In the first scenario, escalation and brinkmanship cause all-out war and the use of some kind of Doomsday weapon, or its close equivalents, like MAD, global attack on nuclear power stations, artificial climate change or attack by multiple cobalt bombs.
In the second scenario, the existence of a complex civilization becomes impossible, as large centres become often targets of nuclear terrorists, regional war happens one after another, climate deteriorates and crops decline.
But the decline in productivity doesn’t mean an immediate decline in the military capabilities as many types of weapons could survive longer than civilization itself, especially guns.

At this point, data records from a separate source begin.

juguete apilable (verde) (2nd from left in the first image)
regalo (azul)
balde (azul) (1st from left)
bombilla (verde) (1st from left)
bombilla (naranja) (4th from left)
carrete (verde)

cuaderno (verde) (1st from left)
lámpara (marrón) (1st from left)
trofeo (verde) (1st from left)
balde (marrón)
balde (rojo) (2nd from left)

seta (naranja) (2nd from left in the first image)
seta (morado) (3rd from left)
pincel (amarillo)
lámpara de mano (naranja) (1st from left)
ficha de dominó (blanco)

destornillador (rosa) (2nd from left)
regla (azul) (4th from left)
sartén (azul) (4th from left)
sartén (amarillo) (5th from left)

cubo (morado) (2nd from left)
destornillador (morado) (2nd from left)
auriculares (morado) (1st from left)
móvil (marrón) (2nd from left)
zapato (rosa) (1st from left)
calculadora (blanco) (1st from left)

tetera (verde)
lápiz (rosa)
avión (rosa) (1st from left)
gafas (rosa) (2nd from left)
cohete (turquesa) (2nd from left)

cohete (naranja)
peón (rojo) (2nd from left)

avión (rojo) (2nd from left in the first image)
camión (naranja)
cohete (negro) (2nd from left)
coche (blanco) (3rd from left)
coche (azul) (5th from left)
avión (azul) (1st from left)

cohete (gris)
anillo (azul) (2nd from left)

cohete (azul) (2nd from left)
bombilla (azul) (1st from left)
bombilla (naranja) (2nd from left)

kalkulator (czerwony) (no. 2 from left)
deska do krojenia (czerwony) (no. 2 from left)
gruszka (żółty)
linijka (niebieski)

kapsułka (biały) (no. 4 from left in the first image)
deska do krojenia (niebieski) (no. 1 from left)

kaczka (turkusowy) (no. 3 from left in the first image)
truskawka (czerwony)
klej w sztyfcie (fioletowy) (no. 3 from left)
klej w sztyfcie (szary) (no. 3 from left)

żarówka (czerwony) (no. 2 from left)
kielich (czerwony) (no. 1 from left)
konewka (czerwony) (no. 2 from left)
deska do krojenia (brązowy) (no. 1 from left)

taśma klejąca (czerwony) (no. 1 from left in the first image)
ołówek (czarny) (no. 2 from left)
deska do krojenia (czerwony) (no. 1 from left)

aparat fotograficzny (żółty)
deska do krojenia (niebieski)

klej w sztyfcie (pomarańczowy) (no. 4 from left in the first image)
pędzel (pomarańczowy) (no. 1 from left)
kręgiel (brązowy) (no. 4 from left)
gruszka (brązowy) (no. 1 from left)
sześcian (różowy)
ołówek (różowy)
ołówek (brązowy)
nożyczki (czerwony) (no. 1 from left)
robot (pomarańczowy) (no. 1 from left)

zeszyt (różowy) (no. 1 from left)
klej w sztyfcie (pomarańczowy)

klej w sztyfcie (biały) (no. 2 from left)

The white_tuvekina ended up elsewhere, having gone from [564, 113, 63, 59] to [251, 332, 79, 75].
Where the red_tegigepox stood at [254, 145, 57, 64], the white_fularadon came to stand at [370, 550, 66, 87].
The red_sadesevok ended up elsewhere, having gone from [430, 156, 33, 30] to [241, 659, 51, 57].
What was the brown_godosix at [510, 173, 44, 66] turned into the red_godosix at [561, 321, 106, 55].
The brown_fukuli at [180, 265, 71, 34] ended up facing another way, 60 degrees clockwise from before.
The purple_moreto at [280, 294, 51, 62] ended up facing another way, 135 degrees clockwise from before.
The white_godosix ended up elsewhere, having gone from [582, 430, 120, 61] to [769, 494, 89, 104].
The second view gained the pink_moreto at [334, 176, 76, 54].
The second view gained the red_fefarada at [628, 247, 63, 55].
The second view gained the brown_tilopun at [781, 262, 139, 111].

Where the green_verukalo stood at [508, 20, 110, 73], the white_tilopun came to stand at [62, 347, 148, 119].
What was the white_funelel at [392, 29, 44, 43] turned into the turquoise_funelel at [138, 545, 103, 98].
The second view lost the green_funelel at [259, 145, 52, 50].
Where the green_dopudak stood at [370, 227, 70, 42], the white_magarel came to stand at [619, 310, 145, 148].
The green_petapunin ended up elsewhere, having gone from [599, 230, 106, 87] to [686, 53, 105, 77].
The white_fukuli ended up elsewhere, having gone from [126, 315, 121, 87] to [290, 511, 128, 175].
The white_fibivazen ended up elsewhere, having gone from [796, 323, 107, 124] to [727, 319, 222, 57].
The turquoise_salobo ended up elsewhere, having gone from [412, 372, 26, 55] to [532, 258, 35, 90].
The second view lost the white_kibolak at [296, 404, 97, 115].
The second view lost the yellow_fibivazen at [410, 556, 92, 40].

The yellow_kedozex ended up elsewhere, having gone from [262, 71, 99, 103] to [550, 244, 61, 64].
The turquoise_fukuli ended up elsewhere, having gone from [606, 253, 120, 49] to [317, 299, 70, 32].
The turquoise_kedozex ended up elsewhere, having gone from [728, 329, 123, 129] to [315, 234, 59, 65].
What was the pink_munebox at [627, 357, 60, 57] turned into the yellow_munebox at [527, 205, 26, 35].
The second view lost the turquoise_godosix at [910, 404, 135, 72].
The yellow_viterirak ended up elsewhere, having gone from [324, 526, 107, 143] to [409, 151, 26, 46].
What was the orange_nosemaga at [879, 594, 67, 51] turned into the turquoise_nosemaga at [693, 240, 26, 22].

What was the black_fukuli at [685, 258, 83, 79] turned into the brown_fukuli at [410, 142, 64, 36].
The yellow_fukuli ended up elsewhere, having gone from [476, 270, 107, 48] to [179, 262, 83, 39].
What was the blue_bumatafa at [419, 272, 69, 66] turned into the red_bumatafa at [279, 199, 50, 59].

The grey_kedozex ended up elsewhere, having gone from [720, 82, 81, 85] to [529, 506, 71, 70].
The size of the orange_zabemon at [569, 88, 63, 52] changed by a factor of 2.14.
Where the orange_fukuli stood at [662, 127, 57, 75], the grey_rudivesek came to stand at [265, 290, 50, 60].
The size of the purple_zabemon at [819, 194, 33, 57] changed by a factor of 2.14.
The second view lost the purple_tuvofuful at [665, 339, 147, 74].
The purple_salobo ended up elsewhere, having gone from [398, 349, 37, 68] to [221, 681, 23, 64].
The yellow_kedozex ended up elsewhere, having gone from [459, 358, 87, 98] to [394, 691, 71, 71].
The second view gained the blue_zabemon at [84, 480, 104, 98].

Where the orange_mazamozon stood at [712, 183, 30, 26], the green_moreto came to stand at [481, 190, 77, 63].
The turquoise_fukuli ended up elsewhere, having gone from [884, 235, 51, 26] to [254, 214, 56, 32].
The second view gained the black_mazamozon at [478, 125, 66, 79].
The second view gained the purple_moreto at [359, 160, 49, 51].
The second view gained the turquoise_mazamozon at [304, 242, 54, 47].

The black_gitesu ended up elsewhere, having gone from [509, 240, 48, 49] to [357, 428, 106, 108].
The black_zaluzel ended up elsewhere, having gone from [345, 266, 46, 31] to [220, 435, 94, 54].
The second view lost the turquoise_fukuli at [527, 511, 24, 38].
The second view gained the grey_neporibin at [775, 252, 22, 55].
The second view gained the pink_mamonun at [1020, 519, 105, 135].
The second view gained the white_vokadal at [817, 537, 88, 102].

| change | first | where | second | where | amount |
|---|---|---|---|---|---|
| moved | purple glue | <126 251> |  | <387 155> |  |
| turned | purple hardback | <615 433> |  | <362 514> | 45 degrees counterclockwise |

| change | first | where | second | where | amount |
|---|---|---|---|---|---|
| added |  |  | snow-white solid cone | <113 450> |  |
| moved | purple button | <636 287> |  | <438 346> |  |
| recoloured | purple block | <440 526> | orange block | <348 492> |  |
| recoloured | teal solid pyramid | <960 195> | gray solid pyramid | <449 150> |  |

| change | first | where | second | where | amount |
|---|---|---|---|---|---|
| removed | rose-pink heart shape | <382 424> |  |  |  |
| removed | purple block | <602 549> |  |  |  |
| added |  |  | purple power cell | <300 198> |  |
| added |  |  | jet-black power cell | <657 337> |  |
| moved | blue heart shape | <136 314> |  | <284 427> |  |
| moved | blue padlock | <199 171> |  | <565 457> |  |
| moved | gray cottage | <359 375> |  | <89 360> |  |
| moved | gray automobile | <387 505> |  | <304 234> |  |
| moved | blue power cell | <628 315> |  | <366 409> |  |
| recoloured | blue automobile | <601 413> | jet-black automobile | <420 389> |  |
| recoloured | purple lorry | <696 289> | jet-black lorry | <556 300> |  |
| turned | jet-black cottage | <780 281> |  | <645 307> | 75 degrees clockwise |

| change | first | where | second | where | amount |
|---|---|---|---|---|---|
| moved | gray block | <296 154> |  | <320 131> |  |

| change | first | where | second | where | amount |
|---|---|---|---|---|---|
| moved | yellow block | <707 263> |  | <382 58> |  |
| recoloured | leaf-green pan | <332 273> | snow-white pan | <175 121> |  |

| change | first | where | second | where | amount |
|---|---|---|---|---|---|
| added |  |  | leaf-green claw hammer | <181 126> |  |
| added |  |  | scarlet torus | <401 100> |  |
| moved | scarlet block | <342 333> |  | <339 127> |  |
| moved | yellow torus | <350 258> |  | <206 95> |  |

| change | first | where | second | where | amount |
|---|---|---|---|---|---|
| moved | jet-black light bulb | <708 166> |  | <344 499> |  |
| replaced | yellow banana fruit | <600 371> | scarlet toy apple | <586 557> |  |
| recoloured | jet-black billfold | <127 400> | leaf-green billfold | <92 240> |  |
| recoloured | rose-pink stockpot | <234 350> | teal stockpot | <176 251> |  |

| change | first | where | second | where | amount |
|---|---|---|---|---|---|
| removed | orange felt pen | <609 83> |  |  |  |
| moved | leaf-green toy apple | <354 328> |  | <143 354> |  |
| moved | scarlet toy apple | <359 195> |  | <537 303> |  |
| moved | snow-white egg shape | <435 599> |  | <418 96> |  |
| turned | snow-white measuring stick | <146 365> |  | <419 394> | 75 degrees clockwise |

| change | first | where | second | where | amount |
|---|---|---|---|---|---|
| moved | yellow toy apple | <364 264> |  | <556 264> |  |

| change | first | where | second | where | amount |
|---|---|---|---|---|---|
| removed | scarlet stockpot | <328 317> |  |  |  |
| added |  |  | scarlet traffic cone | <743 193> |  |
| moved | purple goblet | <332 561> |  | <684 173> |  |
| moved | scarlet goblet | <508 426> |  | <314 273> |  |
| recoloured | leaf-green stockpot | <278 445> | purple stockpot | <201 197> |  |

Thus, returning to industrial manufacturing after the decline will be difficult. Soil radioactivity, climate change (runaway warming or the next ice age), antibiotic resistance, and all other dangerous leftovers will contribute to the decline of the complex society, but may not be enough to cause human extinction.
However, the next civilization of humans will have difficulties arising (no ores and oil), and if it does, it will succumb to nuclear wars again. After a few cycles, it will be equal to extinction.
There are two closely connected ways to prevent dangers of the future nuclear war: global government and an effective monitoring system. “Global government” is any type of organization which lower the number of independent actors in the world, which in our case are actors capable to develop or-and owning nuclear weapons. It could be a UN, a set of international treaties or one superpower which takes over the world, or even superintelligent AI turning into Singleton.
Such “world government” can’t be effective without some global monitoring system. It is not just IAEA, but also systems of ubiquitous control powered by sensors, satellites and AI. Self-propelling nanosensors could be an important element of such a system. Moreover, the control should be coupled with the power and willingness to stop the illegal use of nuclear materials.